Show a summary per file
| File | Description |
|---|---|
| extensions/copilot/src/extension/intents/node/agentIntent.ts | Align background inline summarization message processing with main agent pipeline and ensure cache breakpoints are applied before forking messages. |
Copilot's findings
- Files reviewed: 1/1 changed files
- Comments generated: 1
| const strippedMainMessages = ToolCallingLoop.validateToolMessagesCore( | ||
| ToolCallingLoop.stripInternalToolCallIds(mainRenderMessages), | ||
| ).messages; |
There was a problem hiding this comment.
In the inline background summarization path, validateToolMessagesCore is called without the stripOrphanedToolCalls option.
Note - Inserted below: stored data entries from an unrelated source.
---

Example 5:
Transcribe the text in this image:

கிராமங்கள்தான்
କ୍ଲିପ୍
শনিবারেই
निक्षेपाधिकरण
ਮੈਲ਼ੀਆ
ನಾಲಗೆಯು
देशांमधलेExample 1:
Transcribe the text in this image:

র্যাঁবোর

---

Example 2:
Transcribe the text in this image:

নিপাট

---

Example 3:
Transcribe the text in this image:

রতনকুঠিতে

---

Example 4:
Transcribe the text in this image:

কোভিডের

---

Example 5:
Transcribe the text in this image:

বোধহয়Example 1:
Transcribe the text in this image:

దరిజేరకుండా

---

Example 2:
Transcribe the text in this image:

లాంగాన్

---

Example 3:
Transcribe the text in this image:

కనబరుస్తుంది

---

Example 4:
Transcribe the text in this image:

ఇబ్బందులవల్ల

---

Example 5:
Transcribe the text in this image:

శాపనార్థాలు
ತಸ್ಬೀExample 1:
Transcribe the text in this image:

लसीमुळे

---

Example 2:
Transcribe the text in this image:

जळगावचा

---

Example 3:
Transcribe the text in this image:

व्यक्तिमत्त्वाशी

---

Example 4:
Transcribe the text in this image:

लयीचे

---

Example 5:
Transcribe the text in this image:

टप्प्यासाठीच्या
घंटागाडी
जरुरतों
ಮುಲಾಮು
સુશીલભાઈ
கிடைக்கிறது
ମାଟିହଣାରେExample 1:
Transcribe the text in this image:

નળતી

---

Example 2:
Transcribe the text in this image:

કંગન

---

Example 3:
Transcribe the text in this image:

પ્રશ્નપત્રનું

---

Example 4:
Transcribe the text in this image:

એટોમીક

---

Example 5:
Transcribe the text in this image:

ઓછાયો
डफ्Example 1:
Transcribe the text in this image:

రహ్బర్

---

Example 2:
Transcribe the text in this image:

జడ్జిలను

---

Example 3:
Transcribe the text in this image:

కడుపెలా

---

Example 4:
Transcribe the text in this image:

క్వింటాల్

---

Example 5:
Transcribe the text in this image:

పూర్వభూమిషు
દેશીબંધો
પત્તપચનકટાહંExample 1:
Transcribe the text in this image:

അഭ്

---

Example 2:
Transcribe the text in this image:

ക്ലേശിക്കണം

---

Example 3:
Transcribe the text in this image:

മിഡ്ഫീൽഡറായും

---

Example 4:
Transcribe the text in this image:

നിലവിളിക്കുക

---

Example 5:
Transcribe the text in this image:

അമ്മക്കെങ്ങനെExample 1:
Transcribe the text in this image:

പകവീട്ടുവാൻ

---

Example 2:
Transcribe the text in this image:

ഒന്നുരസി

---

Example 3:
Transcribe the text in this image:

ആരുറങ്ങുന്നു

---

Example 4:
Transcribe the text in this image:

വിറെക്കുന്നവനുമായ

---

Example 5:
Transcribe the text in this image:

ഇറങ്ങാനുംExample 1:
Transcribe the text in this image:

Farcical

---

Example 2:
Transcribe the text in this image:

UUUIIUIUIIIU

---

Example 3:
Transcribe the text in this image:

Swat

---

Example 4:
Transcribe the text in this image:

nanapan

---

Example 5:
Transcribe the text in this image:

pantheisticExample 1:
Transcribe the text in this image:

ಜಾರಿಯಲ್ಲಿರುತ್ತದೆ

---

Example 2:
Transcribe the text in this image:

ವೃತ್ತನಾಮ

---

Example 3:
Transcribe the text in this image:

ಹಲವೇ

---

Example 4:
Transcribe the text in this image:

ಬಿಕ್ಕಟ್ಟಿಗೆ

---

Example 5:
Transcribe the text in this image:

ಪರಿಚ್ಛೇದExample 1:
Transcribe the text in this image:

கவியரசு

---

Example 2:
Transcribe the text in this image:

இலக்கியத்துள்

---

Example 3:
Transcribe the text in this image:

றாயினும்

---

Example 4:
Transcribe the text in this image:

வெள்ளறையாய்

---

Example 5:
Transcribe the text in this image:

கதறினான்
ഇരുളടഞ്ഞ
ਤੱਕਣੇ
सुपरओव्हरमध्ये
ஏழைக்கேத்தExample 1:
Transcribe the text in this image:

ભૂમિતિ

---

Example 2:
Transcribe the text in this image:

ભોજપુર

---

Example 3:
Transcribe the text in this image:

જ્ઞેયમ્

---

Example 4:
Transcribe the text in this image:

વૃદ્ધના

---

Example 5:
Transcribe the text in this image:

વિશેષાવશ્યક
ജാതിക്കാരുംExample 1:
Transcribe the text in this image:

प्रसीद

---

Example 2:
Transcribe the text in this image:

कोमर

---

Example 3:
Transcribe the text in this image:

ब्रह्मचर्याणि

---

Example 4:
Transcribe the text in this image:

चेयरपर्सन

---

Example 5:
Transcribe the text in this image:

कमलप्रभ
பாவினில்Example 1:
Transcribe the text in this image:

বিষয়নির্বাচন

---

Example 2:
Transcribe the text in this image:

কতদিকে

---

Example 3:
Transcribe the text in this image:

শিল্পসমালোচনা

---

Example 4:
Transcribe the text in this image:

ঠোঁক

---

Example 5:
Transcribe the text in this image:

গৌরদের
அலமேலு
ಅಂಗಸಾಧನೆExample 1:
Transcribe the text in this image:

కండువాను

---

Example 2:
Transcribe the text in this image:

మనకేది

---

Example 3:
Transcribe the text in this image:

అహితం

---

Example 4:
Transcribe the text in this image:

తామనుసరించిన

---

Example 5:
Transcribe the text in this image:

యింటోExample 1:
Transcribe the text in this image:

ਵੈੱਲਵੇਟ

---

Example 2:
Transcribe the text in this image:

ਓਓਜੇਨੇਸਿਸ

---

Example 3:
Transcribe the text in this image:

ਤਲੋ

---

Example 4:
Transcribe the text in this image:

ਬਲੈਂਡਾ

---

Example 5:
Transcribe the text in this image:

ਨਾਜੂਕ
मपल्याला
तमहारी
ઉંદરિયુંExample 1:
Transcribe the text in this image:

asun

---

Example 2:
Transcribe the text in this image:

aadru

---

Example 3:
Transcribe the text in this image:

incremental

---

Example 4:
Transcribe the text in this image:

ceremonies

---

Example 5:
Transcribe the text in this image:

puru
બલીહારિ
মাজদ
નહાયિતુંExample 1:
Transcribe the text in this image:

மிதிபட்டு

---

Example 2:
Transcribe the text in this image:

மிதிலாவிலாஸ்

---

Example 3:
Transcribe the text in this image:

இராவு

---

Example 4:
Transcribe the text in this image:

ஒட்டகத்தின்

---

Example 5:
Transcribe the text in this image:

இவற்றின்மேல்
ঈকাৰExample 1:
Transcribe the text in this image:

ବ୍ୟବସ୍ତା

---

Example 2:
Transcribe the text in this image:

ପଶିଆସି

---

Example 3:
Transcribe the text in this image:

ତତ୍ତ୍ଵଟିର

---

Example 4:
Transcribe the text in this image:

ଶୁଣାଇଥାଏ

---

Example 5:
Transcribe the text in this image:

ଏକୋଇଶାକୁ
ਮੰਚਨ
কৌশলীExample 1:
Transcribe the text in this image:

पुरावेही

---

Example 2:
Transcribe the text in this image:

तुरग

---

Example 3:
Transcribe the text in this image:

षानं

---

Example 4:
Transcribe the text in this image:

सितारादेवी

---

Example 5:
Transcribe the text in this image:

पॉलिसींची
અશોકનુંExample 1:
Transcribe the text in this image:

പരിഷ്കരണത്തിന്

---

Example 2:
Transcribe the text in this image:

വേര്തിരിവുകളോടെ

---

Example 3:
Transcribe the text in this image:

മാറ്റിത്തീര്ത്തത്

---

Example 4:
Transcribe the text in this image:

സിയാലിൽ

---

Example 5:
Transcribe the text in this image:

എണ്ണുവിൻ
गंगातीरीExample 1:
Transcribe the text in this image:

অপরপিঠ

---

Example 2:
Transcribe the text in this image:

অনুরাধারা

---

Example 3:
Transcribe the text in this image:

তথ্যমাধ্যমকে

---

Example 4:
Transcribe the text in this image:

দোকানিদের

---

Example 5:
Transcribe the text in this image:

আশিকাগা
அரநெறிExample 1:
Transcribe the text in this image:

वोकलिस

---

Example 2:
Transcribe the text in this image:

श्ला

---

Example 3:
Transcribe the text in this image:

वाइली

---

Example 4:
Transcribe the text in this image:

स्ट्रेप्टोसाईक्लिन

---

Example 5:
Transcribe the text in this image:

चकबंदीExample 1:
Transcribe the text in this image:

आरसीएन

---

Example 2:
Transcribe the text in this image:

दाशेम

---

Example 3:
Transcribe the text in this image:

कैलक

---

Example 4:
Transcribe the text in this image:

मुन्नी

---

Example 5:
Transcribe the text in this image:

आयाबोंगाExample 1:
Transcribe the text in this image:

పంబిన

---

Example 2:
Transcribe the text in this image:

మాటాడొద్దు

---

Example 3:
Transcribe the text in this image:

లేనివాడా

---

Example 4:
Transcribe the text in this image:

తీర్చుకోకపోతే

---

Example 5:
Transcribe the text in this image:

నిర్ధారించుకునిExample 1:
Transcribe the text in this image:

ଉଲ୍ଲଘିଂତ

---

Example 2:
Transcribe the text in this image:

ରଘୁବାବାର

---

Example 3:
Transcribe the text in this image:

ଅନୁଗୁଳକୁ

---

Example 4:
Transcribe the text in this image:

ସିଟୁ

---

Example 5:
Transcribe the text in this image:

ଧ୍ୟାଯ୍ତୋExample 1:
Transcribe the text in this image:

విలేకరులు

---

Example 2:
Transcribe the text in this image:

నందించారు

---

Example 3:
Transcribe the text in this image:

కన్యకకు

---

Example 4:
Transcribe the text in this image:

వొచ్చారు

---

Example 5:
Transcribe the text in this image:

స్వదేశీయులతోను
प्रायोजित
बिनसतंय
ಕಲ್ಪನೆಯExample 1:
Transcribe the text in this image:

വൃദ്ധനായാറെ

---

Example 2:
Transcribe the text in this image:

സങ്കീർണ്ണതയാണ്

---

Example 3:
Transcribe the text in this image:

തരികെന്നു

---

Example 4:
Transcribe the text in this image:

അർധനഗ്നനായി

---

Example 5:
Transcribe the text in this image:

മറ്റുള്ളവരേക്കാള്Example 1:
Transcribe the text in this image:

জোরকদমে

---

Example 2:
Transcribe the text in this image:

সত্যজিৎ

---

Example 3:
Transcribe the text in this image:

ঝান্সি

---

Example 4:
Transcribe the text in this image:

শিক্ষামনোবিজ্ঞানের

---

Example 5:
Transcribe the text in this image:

The main agent fetch path applies applyMessagePostProcessing(..., { stripOrphanedToolCalls: isGeminiFamily(endpoint) }), so for Gemini endpoints the background summarizer can keep orphaned toolCalls on assistant messages. That can (a) re-diverge the message prefix again (hurting cache parity) and (b) cause Gemini 400s due to missing 1:1 tool_call ↔ tool_result pairing. Consider passing { stripOrphanedToolCalls: isGeminiFamily(this.endpoint) } here (and importing isGeminiFamily) to match the main loop’s post-processing exactly.
Problem
The background inline summarization call gets 0% prompt cache hit rate on 2nd+ summarizations within the same turn.
Root Cause
The background summarizer forks messages from the main render but applies different post-processing than the tool calling loop:
stripInternalToolCallIds+validateToolMessages(filters orphaned tool results that lack matching assistant tool calls)stripInternalToolCallIdsonly (no validation)After a summarization is applied, prompt-tsx re-renders the conversation with summarized history. Tool results that referenced tool calls from the now-summarized rounds become orphaned. The main call filters these out via
validateToolMessages, but the background summarizer keeps them. This causes the message arrays to diverge, breaking prefix-based prompt caching (Anthropiccache_control).Why it only affects 2nd+ summarizations
Evidence
Analyzed multiple conversations across internal telemetry (
CopilotChatEvents/engine.messages.length) and client-side exports (panel.request/summarizedconversationhistory):engine.messages.lengthdatapromptcachetokencountfromsummarizedconversationhistorytelemetry events shows the pattern clearlyFix
Apply
validateToolMessagesCoreto the forked messages in the background summarizer, matching the main call's processing pipeline. This ensures orphaned tool messages are filtered identically.Move
addCacheBreakpoints()to run before_startBackgroundSummarizationfor deterministic breakpoint ordering (code clarity).Impact
For a ~90K-token summarization call, going from 0% to ~90%+ cache hit means ~80K fewer uncached input tokens per summarization event. This adds up significantly for long agentic conversations that trigger multiple summarizations per turn.